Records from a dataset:
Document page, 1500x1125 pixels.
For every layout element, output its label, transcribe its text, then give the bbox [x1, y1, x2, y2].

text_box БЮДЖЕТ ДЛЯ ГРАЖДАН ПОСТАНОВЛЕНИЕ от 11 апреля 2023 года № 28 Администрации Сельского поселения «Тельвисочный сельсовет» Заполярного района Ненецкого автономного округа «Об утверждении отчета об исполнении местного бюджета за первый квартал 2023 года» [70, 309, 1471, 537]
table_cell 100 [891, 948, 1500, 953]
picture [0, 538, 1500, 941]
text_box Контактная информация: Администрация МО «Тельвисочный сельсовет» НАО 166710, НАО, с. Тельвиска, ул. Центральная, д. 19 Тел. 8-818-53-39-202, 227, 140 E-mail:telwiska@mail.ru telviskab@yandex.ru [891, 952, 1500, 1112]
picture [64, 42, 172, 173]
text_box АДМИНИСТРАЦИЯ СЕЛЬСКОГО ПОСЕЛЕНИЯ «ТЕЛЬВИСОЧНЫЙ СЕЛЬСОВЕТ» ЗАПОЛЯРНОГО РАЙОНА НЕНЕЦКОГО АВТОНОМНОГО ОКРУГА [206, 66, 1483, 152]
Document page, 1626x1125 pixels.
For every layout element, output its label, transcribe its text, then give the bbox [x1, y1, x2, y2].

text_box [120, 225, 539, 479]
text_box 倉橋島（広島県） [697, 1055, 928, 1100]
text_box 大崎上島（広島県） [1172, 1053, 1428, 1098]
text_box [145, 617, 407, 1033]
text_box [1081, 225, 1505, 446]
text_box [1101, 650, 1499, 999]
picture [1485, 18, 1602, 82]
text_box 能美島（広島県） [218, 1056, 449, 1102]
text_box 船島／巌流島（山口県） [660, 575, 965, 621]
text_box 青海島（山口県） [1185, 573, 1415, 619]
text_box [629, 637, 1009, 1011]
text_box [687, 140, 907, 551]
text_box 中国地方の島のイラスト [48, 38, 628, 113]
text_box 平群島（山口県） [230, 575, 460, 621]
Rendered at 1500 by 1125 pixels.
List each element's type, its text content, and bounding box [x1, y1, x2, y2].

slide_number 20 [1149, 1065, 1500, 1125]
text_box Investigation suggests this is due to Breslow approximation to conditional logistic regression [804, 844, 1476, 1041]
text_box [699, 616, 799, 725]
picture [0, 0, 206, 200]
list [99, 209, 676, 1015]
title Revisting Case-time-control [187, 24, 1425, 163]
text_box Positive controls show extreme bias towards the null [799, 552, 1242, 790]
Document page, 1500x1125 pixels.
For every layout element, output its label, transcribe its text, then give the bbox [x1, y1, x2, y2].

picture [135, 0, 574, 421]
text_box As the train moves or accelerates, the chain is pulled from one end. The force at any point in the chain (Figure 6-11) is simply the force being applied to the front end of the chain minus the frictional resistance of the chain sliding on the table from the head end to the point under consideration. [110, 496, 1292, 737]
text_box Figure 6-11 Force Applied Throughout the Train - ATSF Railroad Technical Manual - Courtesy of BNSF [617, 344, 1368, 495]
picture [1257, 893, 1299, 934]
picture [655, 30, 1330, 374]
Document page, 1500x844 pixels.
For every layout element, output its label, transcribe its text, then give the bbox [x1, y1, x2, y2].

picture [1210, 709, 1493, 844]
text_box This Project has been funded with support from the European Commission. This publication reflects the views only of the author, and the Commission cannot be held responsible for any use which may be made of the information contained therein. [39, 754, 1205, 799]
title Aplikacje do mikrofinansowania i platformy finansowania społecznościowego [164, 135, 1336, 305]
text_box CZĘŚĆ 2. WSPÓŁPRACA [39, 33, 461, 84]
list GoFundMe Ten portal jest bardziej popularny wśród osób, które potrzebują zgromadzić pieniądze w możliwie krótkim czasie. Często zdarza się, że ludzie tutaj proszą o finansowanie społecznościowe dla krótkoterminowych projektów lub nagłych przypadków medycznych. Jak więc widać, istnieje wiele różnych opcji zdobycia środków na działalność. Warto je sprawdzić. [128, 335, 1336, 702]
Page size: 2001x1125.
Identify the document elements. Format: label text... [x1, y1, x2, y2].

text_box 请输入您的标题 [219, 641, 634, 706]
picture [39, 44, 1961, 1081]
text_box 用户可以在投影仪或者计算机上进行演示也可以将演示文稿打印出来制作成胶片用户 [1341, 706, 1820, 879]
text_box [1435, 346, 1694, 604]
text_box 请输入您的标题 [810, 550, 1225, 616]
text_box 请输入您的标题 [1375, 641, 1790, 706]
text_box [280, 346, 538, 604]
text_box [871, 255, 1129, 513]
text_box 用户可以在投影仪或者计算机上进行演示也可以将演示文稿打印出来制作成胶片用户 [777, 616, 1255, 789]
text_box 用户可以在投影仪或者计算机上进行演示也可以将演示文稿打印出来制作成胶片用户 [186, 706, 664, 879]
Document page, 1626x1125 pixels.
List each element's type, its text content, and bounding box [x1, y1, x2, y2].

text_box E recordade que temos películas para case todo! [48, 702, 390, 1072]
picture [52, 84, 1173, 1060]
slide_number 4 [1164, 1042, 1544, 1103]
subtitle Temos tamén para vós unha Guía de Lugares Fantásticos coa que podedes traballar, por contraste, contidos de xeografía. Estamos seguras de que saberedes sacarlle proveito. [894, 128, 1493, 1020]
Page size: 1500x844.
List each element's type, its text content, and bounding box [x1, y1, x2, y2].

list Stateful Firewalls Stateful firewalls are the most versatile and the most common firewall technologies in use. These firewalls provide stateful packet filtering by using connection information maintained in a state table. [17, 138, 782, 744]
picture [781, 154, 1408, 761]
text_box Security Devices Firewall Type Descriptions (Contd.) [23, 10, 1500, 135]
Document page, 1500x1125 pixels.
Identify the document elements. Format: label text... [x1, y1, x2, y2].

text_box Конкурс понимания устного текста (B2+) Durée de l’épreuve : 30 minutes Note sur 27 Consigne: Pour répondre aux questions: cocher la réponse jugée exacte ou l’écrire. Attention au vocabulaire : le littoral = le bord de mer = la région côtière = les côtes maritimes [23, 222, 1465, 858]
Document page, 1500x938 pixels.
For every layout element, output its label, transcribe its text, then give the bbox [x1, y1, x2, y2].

WHAT NEEDS TO BE DONE: Word for word, restate each of the records above.

TASK SOLUTION:
Document page, 1500x1125 pixels.
For every layout element, output its label, transcribe its text, then give the bbox [x1, y1, x2, y2].

text_box БЮДЖЕТ ДЛЯ ГРАЖДАН ПОСТАНОВЛЕНИЕ от 11 апреля 2023 года № 28 Администрации Сельского поселения «Тельвисочный сельсовет» Заполярного района Ненецкого автономного округа «Об утверждении отчета об исполнении местного бюджета за первый квартал 2023 года» [70, 309, 1471, 537]
table_cell 100 [891, 948, 1500, 953]
picture [0, 538, 1500, 941]
text_box Контактная информация: Администрация МО «Тельвисочный сельсовет» НАО 166710, НАО, с. Тельвиска, ул. Центральная, д. 19 Тел. 8-818-53-39-202, 227, 140 E-mail:telwiska@mail.ru telviskab@yandex.ru [891, 952, 1500, 1112]
picture [64, 42, 172, 173]
text_box АДМИНИСТРАЦИЯ СЕЛЬСКОГО ПОСЕЛЕНИЯ «ТЕЛЬВИСОЧНЫЙ СЕЛЬСОВЕТ» ЗАПОЛЯРНОГО РАЙОНА НЕНЕЦКОГО АВТОНОМНОГО ОКРУГА [206, 66, 1483, 152]
Document page, 1626x1125 pixels.
For every layout element, output its label, transcribe its text, then give the bbox [x1, y1, x2, y2].

text_box [120, 225, 539, 479]
text_box 倉橋島（広島県） [697, 1055, 928, 1100]
text_box 大崎上島（広島県） [1172, 1053, 1428, 1098]
text_box [145, 617, 407, 1033]
text_box [1081, 225, 1505, 446]
text_box [1101, 650, 1499, 999]
picture [1485, 18, 1602, 82]
text_box 能美島（広島県） [218, 1056, 449, 1102]
text_box 船島／巌流島（山口県） [660, 575, 965, 621]
text_box 青海島（山口県） [1185, 573, 1415, 619]
text_box [629, 637, 1009, 1011]
text_box [687, 140, 907, 551]
text_box 中国地方の島のイラスト [48, 38, 628, 113]
text_box 平群島（山口県） [230, 575, 460, 621]
Rendered at 1500 by 1125 pixels.
List each element's type, its text content, and bounding box [x1, y1, x2, y2].

slide_number 20 [1149, 1065, 1500, 1125]
text_box Investigation suggests this is due to Breslow approximation to conditional logistic regression [804, 844, 1476, 1041]
text_box [699, 616, 799, 725]
picture [0, 0, 206, 200]
list [99, 209, 676, 1015]
title Revisting Case-time-control [187, 24, 1425, 163]
text_box Positive controls show extreme bias towards the null [799, 552, 1242, 790]
Document page, 1500x1125 pixels.
For every layout element, output its label, transcribe its text, then give the bbox [x1, y1, x2, y2].

picture [135, 0, 574, 421]
text_box As the train moves or accelerates, the chain is pulled from one end. The force at any point in the chain (Figure 6-11) is simply the force being applied to the front end of the chain minus the frictional resistance of the chain sliding on the table from the head end to the point under consideration. [110, 496, 1292, 737]
text_box Figure 6-11 Force Applied Throughout the Train - ATSF Railroad Technical Manual - Courtesy of BNSF [617, 344, 1368, 495]
picture [1257, 893, 1299, 934]
picture [655, 30, 1330, 374]
Document page, 1500x844 pixels.
For every layout element, output its label, transcribe its text, then give the bbox [x1, y1, x2, y2].

picture [1210, 709, 1493, 844]
text_box This Project has been funded with support from the European Commission. This publication reflects the views only of the author, and the Commission cannot be held responsible for any use which may be made of the information contained therein. [39, 754, 1205, 799]
title Aplikacje do mikrofinansowania i platformy finansowania społecznościowego [164, 135, 1336, 305]
text_box CZĘŚĆ 2. WSPÓŁPRACA [39, 33, 461, 84]
list GoFundMe Ten portal jest bardziej popularny wśród osób, które potrzebują zgromadzić pieniądze w możliwie krótkim czasie. Często zdarza się, że ludzie tutaj proszą o finansowanie społecznościowe dla krótkoterminowych projektów lub nagłych przypadków medycznych. Jak więc widać, istnieje wiele różnych opcji zdobycia środków na działalność. Warto je sprawdzić. [128, 335, 1336, 702]
Page size: 2001x1125.
Identify the document elements. Format: label text... [x1, y1, x2, y2].

text_box 请输入您的标题 [219, 641, 634, 706]
picture [39, 44, 1961, 1081]
text_box 用户可以在投影仪或者计算机上进行演示也可以将演示文稿打印出来制作成胶片用户 [1341, 706, 1820, 879]
text_box [1435, 346, 1694, 604]
text_box 请输入您的标题 [810, 550, 1225, 616]
text_box 请输入您的标题 [1375, 641, 1790, 706]
text_box [280, 346, 538, 604]
text_box [871, 255, 1129, 513]
text_box 用户可以在投影仪或者计算机上进行演示也可以将演示文稿打印出来制作成胶片用户 [777, 616, 1255, 789]
text_box 用户可以在投影仪或者计算机上进行演示也可以将演示文稿打印出来制作成胶片用户 [186, 706, 664, 879]
Document page, 1626x1125 pixels.
List each element's type, its text content, and bounding box [x1, y1, x2, y2].

text_box E recordade que temos películas para case todo! [48, 702, 390, 1072]
picture [52, 84, 1173, 1060]
slide_number 4 [1164, 1042, 1544, 1103]
subtitle Temos tamén para vós unha Guía de Lugares Fantásticos coa que podedes traballar, por contraste, contidos de xeografía. Estamos seguras de que saberedes sacarlle proveito. [894, 128, 1493, 1020]
Page size: 1500x844.
List each element's type, its text content, and bounding box [x1, y1, x2, y2].

list Stateful Firewalls Stateful firewalls are the most versatile and the most common firewall technologies in use. These firewalls provide stateful packet filtering by using connection information maintained in a state table. [17, 138, 782, 744]
picture [781, 154, 1408, 761]
text_box Security Devices Firewall Type Descriptions (Contd.) [23, 10, 1500, 135]
Document page, 1500x1125 pixels.
Identify the document elements. Format: label text... [x1, y1, x2, y2].

text_box Конкурс понимания устного текста (B2+) Durée de l’épreuve : 30 minutes Note sur 27 Consigne: Pour répondre aux questions: cocher la réponse jugée exacte ou l’écrire. Attention au vocabulaire : le littoral = le bord de mer = la région côtière = les côtes maritimes [23, 222, 1465, 858]
Document page, 1500x938 pixels.
For every layout element, output its label, transcribe its text, then give the bbox [x1, y1, x2, y2].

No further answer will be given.